Sin(x)^4+cosx^4=cos^2(2x)+1/4

To verify the trigonometric identity $\sin(x)^4 + \cos(x)^4 = \cos^2(2x) + \frac{1}{4}$, we'll start by manipulating the right-hand side (RHS) to see if it matches the left-hand side (LHS) after simplification.

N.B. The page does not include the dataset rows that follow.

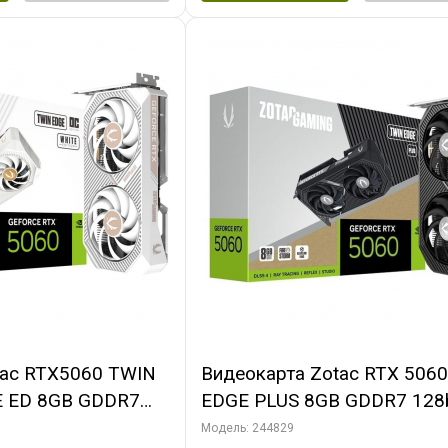
tac RTX5060 TWIN
Видеокарта Zotac RTX 506
E ED 8GB GDDR7
EDGE PLUS 8GB GDDR7 128b
DMI 2FAN MEDIUM
3xDP HDMI 2FAN MEDIUM 
Модель: 244829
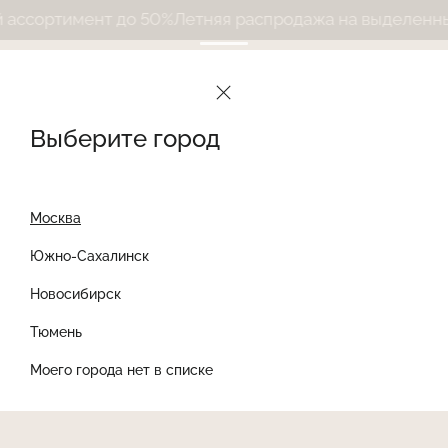
ссортимент до 50%
Летняя распродажа на выделенный 
Выберите город
Москва
Южно-Сахалинск
Новосибирск
Найти товар
Тюмень
Моего города нет в списке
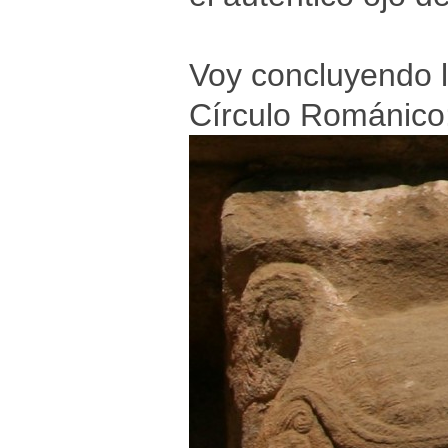
Voy concluyendo l
Círculo Románico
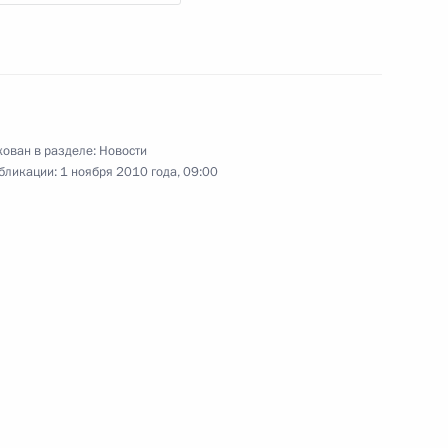
1 ноября 2010 года
11 фото
ован в разделе:
Новости
бликации:
1 ноября 2010 года, 09:00
Официальный визит во
Вьетнам, саммит Россия–
АСЕАН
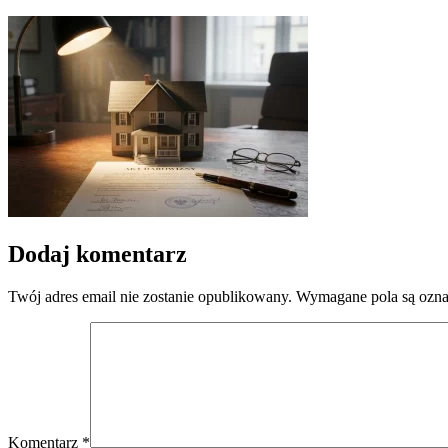
Dodaj komentarz
Twój adres email nie zostanie opublikowany.
Wymagane pola są ozn
Komentarz
*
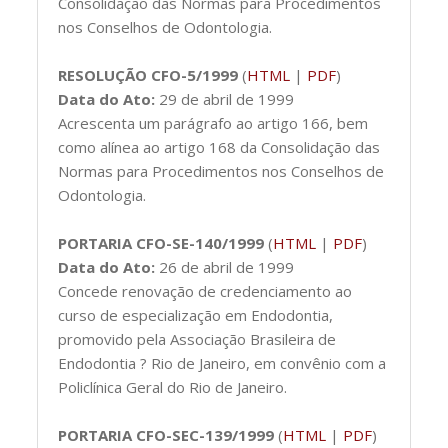
Consolidação das Normas para Procedimentos
nos Conselhos de Odontologia.
RESOLUÇÃO CFO-5/1999
(
HTML
|
PDF
)
Data do Ato:
29 de abril de 1999
Acrescenta um parágrafo ao artigo 166, bem
como alínea ao artigo 168 da Consolidação das
Normas para Procedimentos nos Conselhos de
Odontologia.
PORTARIA CFO-SE-140/1999
(
HTML
|
PDF
)
Data do Ato:
26 de abril de 1999
Concede renovação de credenciamento ao
curso de especialização em Endodontia,
promovido pela Associação Brasileira de
Endodontia ? Rio de Janeiro, em convênio com a
Policlínica Geral do Rio de Janeiro.
PORTARIA CFO-SEC-139/1999
(
HTML
|
PDF
)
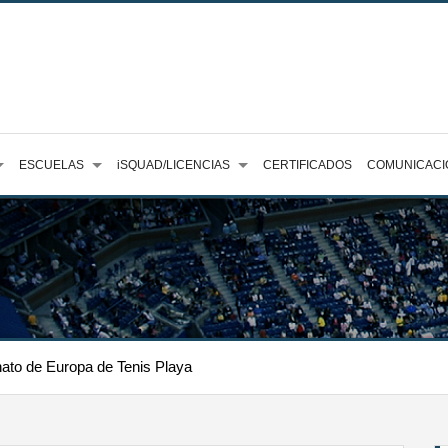
ESCUELAS
iSQUAD/LICENCIAS
CERTIFICADOS
COMUNICACI
ato de Europa de Tenis Playa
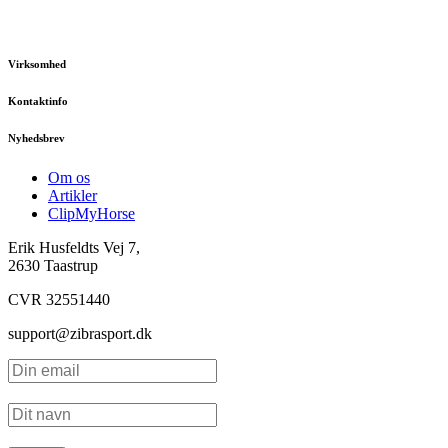
Virksomhed
Kontaktinfo
Nyhedsbrev
Om os
Artikler
ClipMyHorse
Erik Husfeldts Vej 7,
2630 Taastrup
CVR 32551440
support@zibrasport.dk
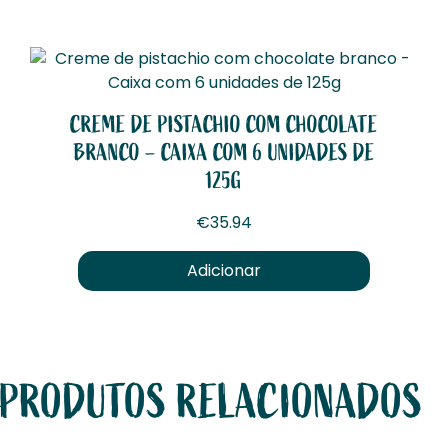
CREME DE PISTACHIO COM CHOCOLATE
BRANCO – CAIXA COM 6 UNIDADES DE
125G
€
35.94
Adicionar
PRODUTOS RELACIONADOS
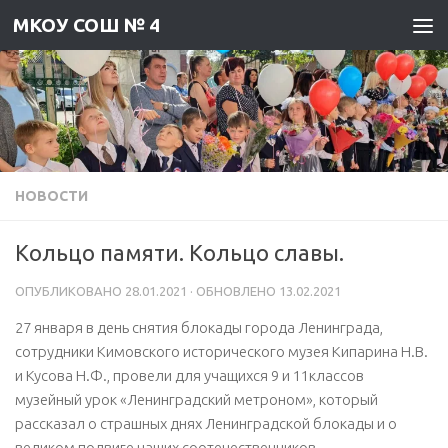
МКОУ СОШ № 4
Skip to content
НОВОСТИ
Кольцо памяти. Кольцо славы.
ОПУБЛИКОВАНО
28.01.2021
· ОБНОВЛЕНО
13.02.2021
27 января в день снятия блокады города Ленинграда,
сотрудники Кимовского исторического музея Кипарина Н.В.
и Кусова Н.Ф., провели для учащихся 9 и 11классов
музейный урок «Ленинградский метроном», который
рассказал о страшных днях Ленинградской блокады и о
великом подвиге наших соотечественников.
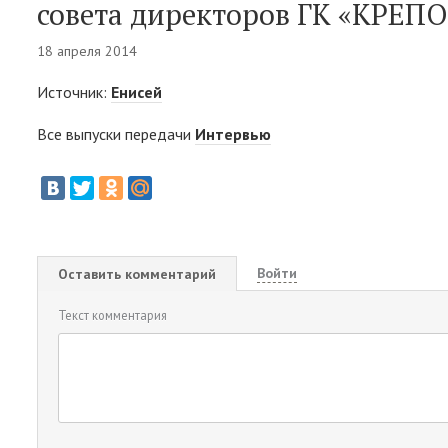
совета директоров ГК «КРЕП
18 апреля 2014
Источник:
Енисей
Все выпуски передачи
Интервью
Войти
Оставить комментарий
Текст комментария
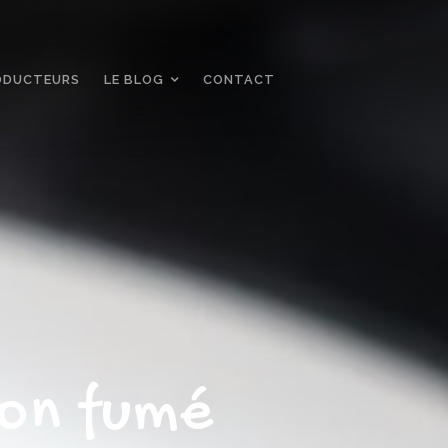
ODUCTEURS
LE BLOG
CONTACT
mon fumé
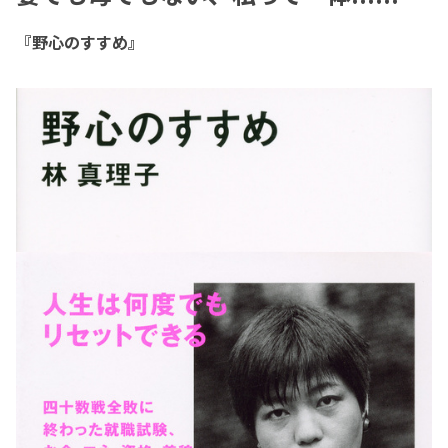
『野心のすすめ』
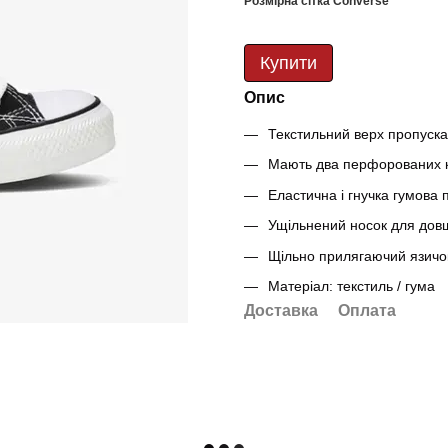
Розмірна сітка Converse
Купити
Опис
Текстильний верх пропускає
Мають два перфорованих кі
Еластична і гнучка гумова 
Ущільнений носок для довш
Щільно прилягаючий язичок
Матеріал: текстиль / гума
Доставка
Оплата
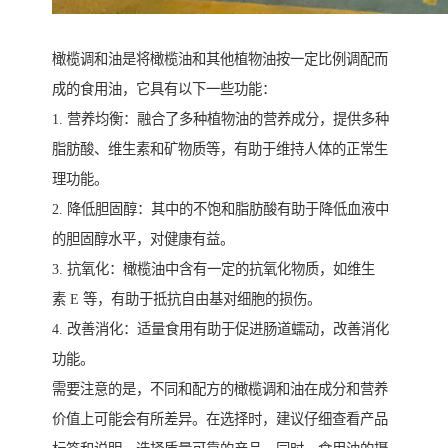
橄榄调和油是将橄榄油和其他植物油按一定比例调配而
成的食用油，它具有以下一些功能：
1. 营养均衡：融合了多种植物油的营养成分，提供多种
脂肪酸、维生素和矿物质等，有助于维持人体的正常生
理功能。
2. 降低胆固醇：其中的不饱和脂肪酸有助于降低血液中
的胆固醇水平，对健康有益。
3. 抗氧化：橄榄油中含有一定的抗氧化物质，如维生
素 E 等，有助于抵抗自由基对细胞的损伤。
4. 改善消化：适量食用有助于促进肠道蠕动，改善消化
功能。
需要注意的是，不同和配方的橄榄调和油在成分和营养
价值上可能会有所差异。在选择时，建议仔细查看产品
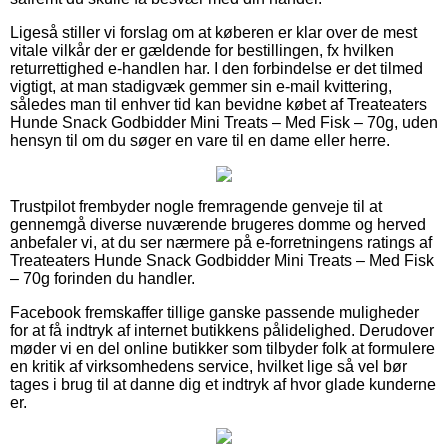
Ligeså stiller vi forslag om at køberen er klar over de mest
vitale vilkår der er gældende for bestillingen, fx hvilken
returrettighed e-handlen har. I den forbindelse er det tilmed
vigtigt, at man stadigvæk gemmer sin e-mail kvittering,
således man til enhver tid kan bevidne købet af Treateaters
Hunde Snack Godbidder Mini Treats – Med Fisk – 70g, uden
hensyn til om du søger en vare til en dame eller herre.
Trustpilot frembyder nogle fremragende genveje til at
gennemgå diverse nuværende brugeres domme og herved
anbefaler vi, at du ser nærmere på e-forretningens ratings af
Treateaters Hunde Snack Godbidder Mini Treats – Med Fisk
– 70g forinden du handler.
Facebook fremskaffer tillige ganske passende muligheder
for at få indtryk af internet butikkens pålidelighed. Derudover
møder vi en del online butikker som tilbyder folk at formulere
en kritik af virksomhedens service, hvilket lige så vel bør
tages i brug til at danne dig et indtryk af hvor glade kunderne
er.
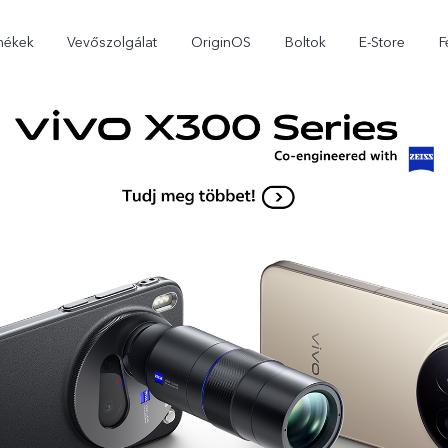
mékek
Vevőszolgálat
OriginOS
Boltok
E-Store
F
X300 Pro
X300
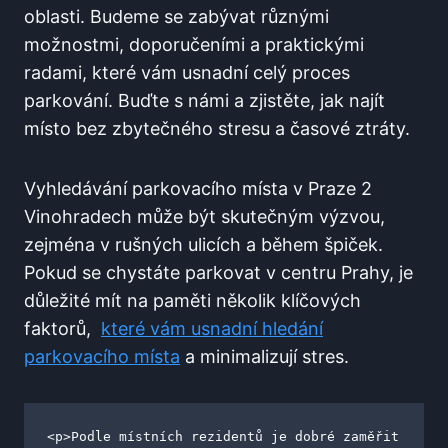
oblasti. Budeme se‍ zabývat různými
možnostmi, doporučeními a praktickými⁤
radami, které vám usnadní celý proces
parkování. Buďte s námi a zjistěte, jak najít
místo bez zbytečného stresu a časové ztráty.
Vyhledávání parkovacího místa v Praze 2
Vinohradech může být skutečným výzvou,
zejména v rušných⁤ ulicích a během špiček.
Pokud ‍se⁣ chystáte parkovat v centru Prahy, je
důležité mít na paměti několik klíčových
faktorů, ‌
které vám usnadní hledání
parkovacího místa
a minimalizují stres.
<p>Podle místních rezidentů je dobré zaměřit 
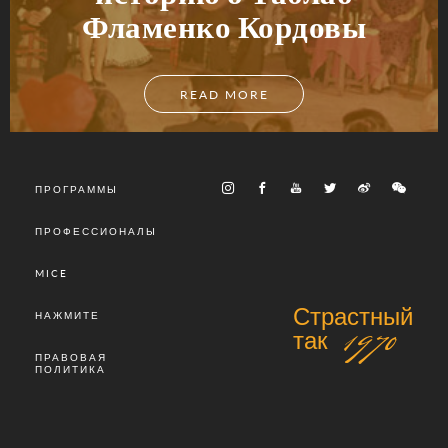
Фламенко Кордовы
READ MORE
ПРОГРАММЫ
ПРОФЕССИОНАЛЫ
MICE
Страстный
НАЖМИТЕ
так 1970
ПРАВОВАЯ
ПОЛИТИКА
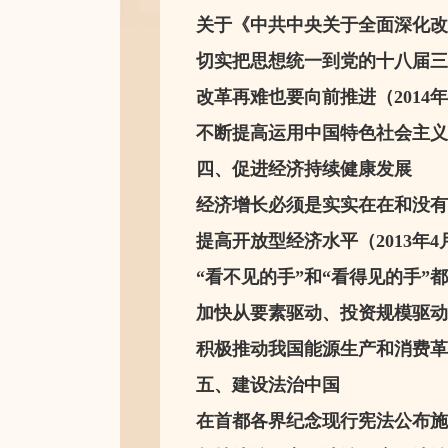
关于《中共中央关于全面深化改革
切实把思想统一到党的十八届三中
改革再难也要向前推进（2014年
不断提高运用中国特色社会主义制
四、促进经济持续健康发展
经济增长必须是实实在在和没有水分
提高开放型经济水平（2013年4
“看不见的手”和“看得见的手”都要
加快从要素驱动、投资规模驱动发
积极推动我国能源生产和消费革命（
五、建设法治中国
在首都各界纪念现行宪法公布施行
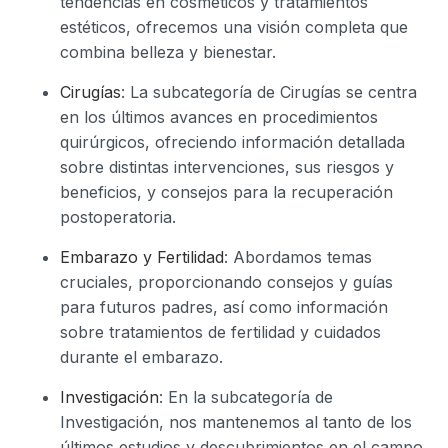
tendencias en cosméticos y tratamientos
estéticos, ofrecemos una visión completa que
combina belleza y bienestar.
Cirugías
: La subcategoría de Cirugías se centra
en los últimos avances en procedimientos
quirúrgicos, ofreciendo información detallada
sobre distintas intervenciones, sus riesgos y
beneficios, y consejos para la recuperación
postoperatoria.
Embarazo y Fertilidad
: Abordamos temas
cruciales, proporcionando consejos y guías
para futuros padres, así como información
sobre tratamientos de fertilidad y cuidados
durante el embarazo.
Investigación
: En la subcategoría de
Investigación, nos mantenemos al tanto de los
últimos estudios y descubrimientos en el campo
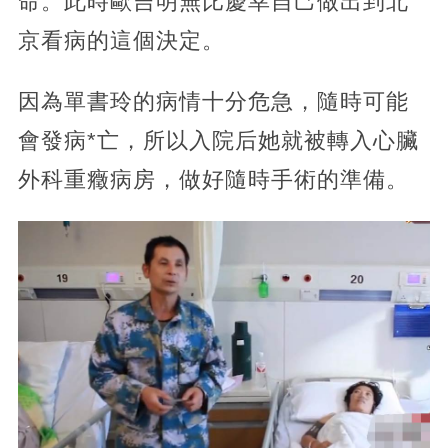
命。此時歐吉明無比慶幸自己做出到北
京看病的這個決定。
因為單書玲的病情十分危急，隨時可能
會發病*亡，所以入院后她就被轉入心臟
外科重癥病房，做好隨時手術的準備。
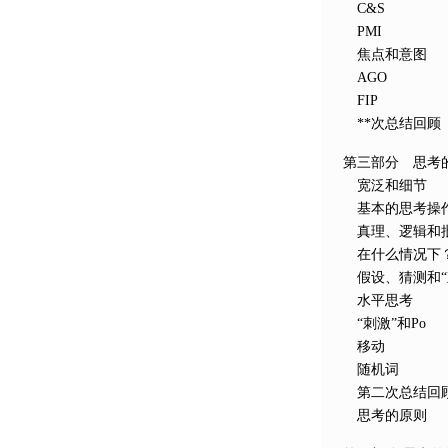
C&S
PMI
焦点和意图
AGO
FIP
**次总结回顾
第三部分 思考
宽泛和细节
基本的思考操
真理、逻辑和
在什么情况下
假设、猜测和“
水平思考
“刺激”和Po
移动
随机词
第二次总结回
思考的原则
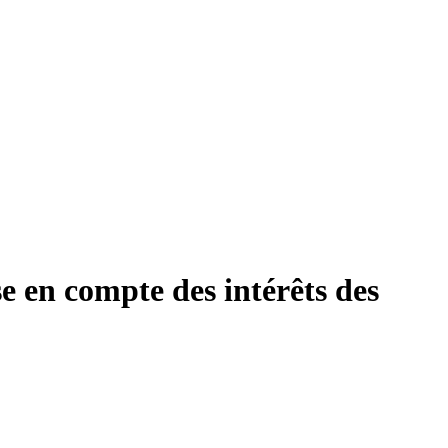
ise en compte des intérêts des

First, we'll simplify $\cos^2(2x)$: $\cos^2(2x) = \frac{1 + \cos(4x)}{2}$

Now, let's write the original identity again: $\sin(x)^4 + \cos(x)^4 = \frac{1 + \cos(4x)}{2} + \frac{1}{4}$

Next, we'll try to express $\sin(x)^4$ and $\cos(x)^4$ in terms of $\cos(4x)$. Using trigonometric identities, we know that: $\sin^2(x) = \frac{1 - \cos(2x)}{2}$ $\cos^2(x) = \frac{1 + \cos(2x)}{2}$

Now, to find $\sin(x)^4$ and $\cos(x)^4$, we square the expressions for $\sin^2(x)$ and $\cos^2(x)$: $\sin^4(x) = \left(\frac{1 - \cos(2x)}{2}\right)^2 = \frac{1 - 2\cos(2x) + \cos^2(2x)}{4}$ $\cos^4(x) = \left(\frac{1 + \cos(2x)}{2}\right)^2 = \frac{1 + 2\cos(2x) + \cos^2(2x)}{4}$

Now, we'll substitute these values back into the original identity: $\sin(x)^4 + \cos(x)^4 = \frac{1 - 2\cos(2x) + \cos^2(2x)}{4} + \frac{1 + 2\cos(2x) + \cos^2(2x)}{4}$

Notice that the $-2\cos(2x) + 2\cos(2x)$ terms cancel each other out, leaving us with: $\sin(x)^4 + \cos(x)^4 = \frac{1 + \cos^2(2x)}{2}$

Now, recall the expression for $\cos^2(2x)$ from earlier: $\cos^2(2x) = \frac{1 + \cos(4x)}{2}$

Substitute this back into the equation: $\sin(x)^4 + \cos(x)^4 = \frac{1 + \frac{1 + \cos(4x)}{2}}{2}$

To simplify further, combine the fractions: $\sin(x)^4 + \cos(x)^4 = \frac{2 + 1 + \cos(4x)}{4}$

Finally, simplify the numerator: $\sin(x)^4 + \cos(x)^4 = \frac{3 + \cos(4x)}{4}$